● TO DO
a. In the piece about sailing with John, which island did the GP14 trip aim to sail around?
b. Please write the next part of the piece about sailing with John, picking up after its final sentence.

● TEXT TO READ

|---|

Sailing with John by Chris Shaw

John’s introduction to sailing included a run as crew on the Royal Ocean Racing Club race to Santander. Although he was not in charge of the navigation, he was especially proud of the achievement of an arrival in La Coruna instead. Something of a fatalist at times, John was fond of saying “You get what you are given” by which he meant different things at different times; in this case he was referring to the destination that God, moving in his mysterious way, had chosen for him.

The Santander race held a special significance to John since it was also competed for unofficially by Patrick xxxx in Sopranino, a 20 something foot closed boat whose efforts inspired the formation of the Junior Offshore Group or JOG. Patrick wrote about Sopranino and the resulting book might have formed one of John’s choices if he had been on some Desert Island Books program. At any rate, the book fermented in John an unfailing admiration for “those that go down to the sea in ships” by which he meant small ships and more specifically small sailing ships.

Other early influences, via books, came through the Nova Espero exploits and those of Tilman in particular; and the culmination of these vicarious exploits eventually lead John to buying a GP14 dinghy. This was regularly sailed in and around Runswick Bay where, one Easter, John helped in the rescue of three Ampleforth monks who had made a similar craft and who had then capsized it at their first attempt to circumnavigate the bay. Since the monks had no idea of how to right the boat, and since the water was cold enough to induce hypothermia in about 30 minutes; they were lucky that John managed to attract a local fishing boat whose crew hauled them out. They were last seen, still shivering, in a tepid bath in a private house, stark naked in front of the matron-like owner and, perhaps, saddened at not having been allowed to meet their maker after all.

The GP14 became the Bunting prototype for a Sopranino-type exploit. The idea was to circumnavigate the Island of Mull. Planning was meticulous. Charts were bought and glued into polythene sacks. Changes of clothes likewise. Room was found for a pop-up tent, a small calor gas stove, sleeping bags and something to eat. In line with his fatalistic streak, no flares were carried. The rig departed, amid wavings from everyone else involved, behind a disreputable Bedford van which was John’s conveyance of choice at that time. Choice? Cheap, more likely since fame and fortune still eluded him.

|---|

[Dataset records]
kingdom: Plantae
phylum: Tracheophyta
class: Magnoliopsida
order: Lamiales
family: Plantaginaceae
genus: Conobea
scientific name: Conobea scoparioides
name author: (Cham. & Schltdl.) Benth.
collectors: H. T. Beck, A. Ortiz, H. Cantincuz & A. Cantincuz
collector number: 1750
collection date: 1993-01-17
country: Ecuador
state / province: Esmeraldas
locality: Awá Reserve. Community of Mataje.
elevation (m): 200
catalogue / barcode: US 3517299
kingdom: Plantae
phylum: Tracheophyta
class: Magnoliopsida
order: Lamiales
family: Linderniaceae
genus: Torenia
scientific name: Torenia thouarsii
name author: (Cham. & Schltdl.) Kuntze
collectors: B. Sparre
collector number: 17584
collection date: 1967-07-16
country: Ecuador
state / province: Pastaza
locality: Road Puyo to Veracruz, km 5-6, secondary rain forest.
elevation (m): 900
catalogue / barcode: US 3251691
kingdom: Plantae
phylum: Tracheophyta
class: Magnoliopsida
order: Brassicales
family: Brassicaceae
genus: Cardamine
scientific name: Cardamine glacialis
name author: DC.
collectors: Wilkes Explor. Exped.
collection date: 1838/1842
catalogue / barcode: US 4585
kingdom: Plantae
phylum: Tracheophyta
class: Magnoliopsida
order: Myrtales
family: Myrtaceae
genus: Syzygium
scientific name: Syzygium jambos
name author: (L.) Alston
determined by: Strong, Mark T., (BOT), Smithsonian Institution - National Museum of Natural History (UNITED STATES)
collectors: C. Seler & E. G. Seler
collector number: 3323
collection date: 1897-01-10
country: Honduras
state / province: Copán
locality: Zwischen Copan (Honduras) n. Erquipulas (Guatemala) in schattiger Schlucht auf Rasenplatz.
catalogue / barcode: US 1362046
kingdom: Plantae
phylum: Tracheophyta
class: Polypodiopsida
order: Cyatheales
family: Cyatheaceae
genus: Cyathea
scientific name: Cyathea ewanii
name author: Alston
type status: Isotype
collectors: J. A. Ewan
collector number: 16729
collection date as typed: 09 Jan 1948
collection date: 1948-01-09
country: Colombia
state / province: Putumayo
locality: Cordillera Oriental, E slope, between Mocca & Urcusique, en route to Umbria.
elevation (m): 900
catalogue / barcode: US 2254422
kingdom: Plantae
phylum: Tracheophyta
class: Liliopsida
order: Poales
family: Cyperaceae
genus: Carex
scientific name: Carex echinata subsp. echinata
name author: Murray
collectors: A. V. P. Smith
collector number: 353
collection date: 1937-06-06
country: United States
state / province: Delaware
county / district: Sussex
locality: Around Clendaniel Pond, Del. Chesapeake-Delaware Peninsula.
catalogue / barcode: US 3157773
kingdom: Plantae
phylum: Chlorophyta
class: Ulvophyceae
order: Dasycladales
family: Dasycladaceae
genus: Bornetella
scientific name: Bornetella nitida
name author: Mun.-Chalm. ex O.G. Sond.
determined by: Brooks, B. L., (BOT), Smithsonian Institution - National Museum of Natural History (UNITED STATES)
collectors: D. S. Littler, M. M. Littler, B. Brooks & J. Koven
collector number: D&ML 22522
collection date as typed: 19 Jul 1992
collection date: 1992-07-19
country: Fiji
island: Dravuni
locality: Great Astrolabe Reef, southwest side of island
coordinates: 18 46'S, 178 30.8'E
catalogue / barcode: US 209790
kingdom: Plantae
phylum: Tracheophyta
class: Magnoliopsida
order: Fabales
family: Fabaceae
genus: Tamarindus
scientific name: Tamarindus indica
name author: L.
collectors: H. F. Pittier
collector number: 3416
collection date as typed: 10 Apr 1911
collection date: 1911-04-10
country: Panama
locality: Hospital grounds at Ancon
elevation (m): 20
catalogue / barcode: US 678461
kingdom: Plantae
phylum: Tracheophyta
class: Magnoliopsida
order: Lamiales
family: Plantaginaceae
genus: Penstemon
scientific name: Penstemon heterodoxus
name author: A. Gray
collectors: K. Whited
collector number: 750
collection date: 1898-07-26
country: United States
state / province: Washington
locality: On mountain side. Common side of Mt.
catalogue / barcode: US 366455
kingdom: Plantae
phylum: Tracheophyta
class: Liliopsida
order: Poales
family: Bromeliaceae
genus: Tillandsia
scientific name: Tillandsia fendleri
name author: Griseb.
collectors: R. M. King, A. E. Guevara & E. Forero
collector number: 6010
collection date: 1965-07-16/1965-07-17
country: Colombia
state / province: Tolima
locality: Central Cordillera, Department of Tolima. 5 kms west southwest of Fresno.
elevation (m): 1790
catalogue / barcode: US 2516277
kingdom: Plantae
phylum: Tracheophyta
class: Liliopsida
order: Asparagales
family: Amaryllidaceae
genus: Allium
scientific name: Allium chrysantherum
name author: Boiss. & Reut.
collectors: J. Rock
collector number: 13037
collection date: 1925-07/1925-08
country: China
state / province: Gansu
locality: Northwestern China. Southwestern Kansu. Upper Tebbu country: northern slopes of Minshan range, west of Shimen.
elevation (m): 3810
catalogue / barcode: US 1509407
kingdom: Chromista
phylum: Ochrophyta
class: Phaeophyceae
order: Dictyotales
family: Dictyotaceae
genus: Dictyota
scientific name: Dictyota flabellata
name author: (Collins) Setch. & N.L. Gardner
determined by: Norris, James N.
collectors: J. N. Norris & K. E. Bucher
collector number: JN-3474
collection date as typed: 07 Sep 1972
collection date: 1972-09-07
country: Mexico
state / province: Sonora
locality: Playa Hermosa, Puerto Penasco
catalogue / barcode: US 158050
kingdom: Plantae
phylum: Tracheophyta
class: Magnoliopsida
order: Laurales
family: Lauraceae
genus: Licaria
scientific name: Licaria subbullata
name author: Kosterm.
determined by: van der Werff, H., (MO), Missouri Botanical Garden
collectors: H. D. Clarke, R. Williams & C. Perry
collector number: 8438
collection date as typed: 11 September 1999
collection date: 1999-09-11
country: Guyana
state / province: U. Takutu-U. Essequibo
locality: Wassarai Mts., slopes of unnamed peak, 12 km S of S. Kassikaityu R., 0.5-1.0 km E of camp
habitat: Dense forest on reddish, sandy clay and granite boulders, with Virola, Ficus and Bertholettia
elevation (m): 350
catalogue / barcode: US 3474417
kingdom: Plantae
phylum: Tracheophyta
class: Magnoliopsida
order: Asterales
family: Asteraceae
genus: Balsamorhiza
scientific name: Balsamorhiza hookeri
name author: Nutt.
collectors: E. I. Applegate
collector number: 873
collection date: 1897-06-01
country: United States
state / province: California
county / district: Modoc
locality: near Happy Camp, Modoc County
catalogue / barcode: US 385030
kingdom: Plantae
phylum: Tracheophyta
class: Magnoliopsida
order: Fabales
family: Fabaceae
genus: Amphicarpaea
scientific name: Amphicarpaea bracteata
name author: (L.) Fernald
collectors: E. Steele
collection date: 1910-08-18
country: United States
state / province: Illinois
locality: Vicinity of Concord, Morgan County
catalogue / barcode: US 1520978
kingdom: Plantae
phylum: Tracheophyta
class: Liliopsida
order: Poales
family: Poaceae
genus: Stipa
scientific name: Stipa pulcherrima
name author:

|---|

● ANSWERS BELOW
a. The Island of Mull.

b.
Things started badly in that the rig and the van parted company on the lower level of the High Level bridge over the Tyne. The mast contacted a pillar of the bridge and shivered itself and ended up poking out over the Tyne. “That’s that” said John perhaps in thanks for his high level deliverance from a mission that perhaps he regretted having become involved with. Sailing invokes in many people a strange mix of braggadocio and outright fright and John was no exception. Anyway, a council of war persuaded him to press on and a kindly boatbuilder in Oban, John Currie, quietly mended the mast whilst, at the same time, announcing that the job would take some two weeks to do. The voyage commenced some thirty minutes later. The two Johns thus shared a trait under which both were capable of the most positive actions whilst proffering the ultimate in pessimism.

John has written about the voyage elsewhere. His account contains the truth, half the truth and something but the truth as is the custom with all yachtsman’s tales. But it was done, it was quite something to do it. One night on shore at loch Buie amidst the midges was dreadful; another on Staffa was remarkable; and a third on the darkest of nights, bobbing up and down in the sound of Mull was seriously uncomfortable. The compensations through such closeness to the character of the Western Isles were memorable. And the voyage initiated, or perhaps stimulated John’s lifelong interest in the sixth and seventh century spread of Christianity up the length of Ireland and across the North Channel up the West Coast of Scotland. This spread could only have taken place on or in coracles; boats with virtually no ability to move except under the influence of currents or winds. Truly, any navigation up this beautiful and so heavily indented coastline was ordained by a higher force than any monk had at his disposal. St Columba must surely have thought as he stepped off on Garvellacs, where his mother is buried, “you get what you are given”.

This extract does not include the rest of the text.